There remains Japan. That godless and immoral country has long served as a bugaboo for timid Americans, but there is every reason for believing that its prowess has been vastly overrated. Only twice in their history have the Japs ever faced civilized foes, and both times they made frightful exhibitions of themselves, though in each case they won. The first time was in 1904, when the enemy was Russia. The Russians were 7,000 miles from their base, and had only a single-track railroad to bring up supplies; the Japs were but a few hundred miles from their base and had the open sea behind them. Yet it took them more than a year to capture Mukden, and when the job was done at last they were so exhausted that the ensuing peace treaty ran in Russia’s favor almost as much as it ran in their own.

Their second venture against white men was in the autumn of 1914. The job before them then was to capture Tsingtao, on the Chinese coast. It was defended on the sea by a few small boats, most of them converted merchantmen, and on the land by a few thousand men, mainly middle-aged territorials. Against this puny force of Germans the Japs brought up a fleet of cruisers and battleships and a whole division. Yet it took them three months to take the town, and they did so even then only because the Germans had run out of ammunition.

The siege was marked by almost unbelievable grotesquerie. Half a dozen Germans put out of from the port in a small motor boat, fastened a mine to a pile of Japanese cruisers, and blew it up. On the third side small parties beat off the attack of whole Japanese regiments. When, in the end, the town was taken by assault, the Jap soldiers were so exhausted that they fell in their tracks, and many of them had to be carried to hospitals by their defeated enemies. The march-in was marked by a painful episode. A small force of British that had come up refused to salute the Japanese flag! No wonder!

IV

The prowess of the Japs has been persistently exaggerated by American advocates of a large navy. It has served to scare silly opponents, and so get them what they wanted. But it has very little reality. There is not the slightest reason for believing that a Japanese fleet, meeting an American fleet of anything like its strength, could beat it. Or that the Japs, beating a weaker fleet, could land and maintain an army on the Pacific coast.

True enough, it might be easy for them, joining England against us, to seize the Philippines. But could they hold them? It seems highly improbable in the long run we’d be able to dislodge them, and to punish them dreadfully in the process. Moreover, we’d have complete control of Canada three months after the war started, and there would be no way for England to run us out. In the end we could take the Philippines back as a very small return for getting out, or for getting out of one province, or even one city.

For all these reasons—and there are many more—it seems to me highly improbable that the English are seriously contemplating making war on the United States. The French, in their position, might think of it, but the French are full of folly, but the English are very cautions and calculating, especially in war. When the odds are plainly against them, they are for peace. It would be impossible to imagine them taking such chances as the Germans took in 1914. Such gambling in the grand manner is simply not in their nature. They play close to the board.
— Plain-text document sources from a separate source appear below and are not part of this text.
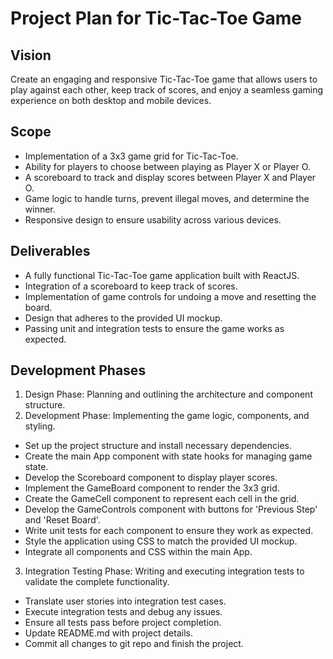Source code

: # Project Plan for Tic-Tac-Toe Game

## Vision
Create an engaging and responsive Tic-Tac-Toe game that allows users to play against each other, keep track of scores, and enjoy a seamless gaming experience on both desktop and mobile devices.

## Scope
- Implementation of a 3x3 game grid for Tic-Tac-Toe.
- Ability for players to choose between playing as Player X or Player O.
- A scoreboard to track and display scores between Player X and Player O.
- Game logic to handle turns, prevent illegal moves, and determine the winner.
- Responsive design to ensure usability across various devices.

## Deliverables
- A fully functional Tic-Tac-Toe game application built with ReactJS.
- Integration of a scoreboard to keep track of scores.
- Implementation of game controls for undoing a move and resetting the board.
- Design that adheres to the provided UI mockup.
- Passing unit and integration tests to ensure the game works as expected.

## Development Phases
1. Design Phase: Planning and outlining the architecture and component structure.
2. Development Phase: Implementing the game logic, components, and styling.
- Set up the project structure and install necessary dependencies.
- Create the main App component with state hooks for managing game state.
- Develop the Scoreboard component to display player scores.
- Implement the GameBoard component to render the 3x3 grid.
- Create the GameCell component to represent each cell in the grid.
- Develop the GameControls component with buttons for 'Previous Step' and 'Reset Board'.
- Write unit tests for each component to ensure they work as expected.
- Style the application using CSS to match the provided UI mockup.
- Integrate all components and CSS within the main App.
3. Integration Testing Phase: Writing and executing integration tests to validate the complete functionality.
- Translate user stories into integration test cases.
- Execute integration tests and debug any issues.
- Ensure all tests pass before project completion.
- Update README.md with project details.
- Commit all changes to git repo and finish the project.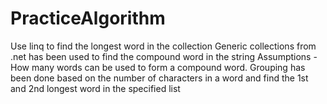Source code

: # PracticeAlgorithm

Use linq to find the longest word in the collection
Generic collections from .net has been used to find the compound word in the string
Assumptions - How many words can be used to form a compound word. 
Grouping has been done based on the number of characters in a word and find the 1st and 2nd longest word in the specified list

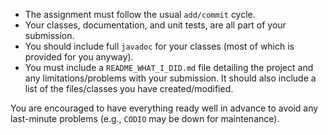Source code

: + The assignment must follow the usual `add/commit` cycle.
+ Your classes, documentation, and unit tests, are all part of your submission.
+ You should include full `javadoc` for your classes (most of which is provided for you anyway).
+ You must include a `README_WHAT_I_DID.md` file detailing the project and any limitations/problems with your submission. It should also include a list of the files/classes you have created/modified.

You are encouraged to have everything ready well in advance to avoid any last-minute problems (e.g., `CODIO` may be down for maintenance).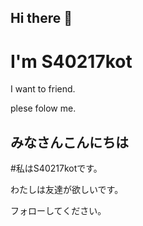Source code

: ## Hi there 👋

# I'm S40217kot

I want to friend.

plese folow me.

## みなさんこんにちは

#私はS40217kotです。

わたしは友達が欲しいです。

フォローしてください。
Why, then, do they rattle the sword now? Why are their papers full of dark hints? Mainly, I believe, because they know how easy it is to scare Americans. They want to keep their control of the sea. They want to make it appear that challenging that control will be very dangerous, not to say fatal. So they talk lugubriously of the war ahead, and their dupes and sycophants on this side of the ocean swallow it all with sad faces. Their aim is to make it appear that any step the United States may take for its proper defense is an act of wanton aggression, almost an act of open war. That aim is beautifully supported by the pacifists and the Anglomaniacs —not infrequently the same persons.

So far, congress refuses to succumb. It has passed the cruiser bill. If it continues along that line there will be no easy Anglo-American war. There will never be such a war so long as the United States can put up a dangerous resistance. It will come when we are weak, and not before.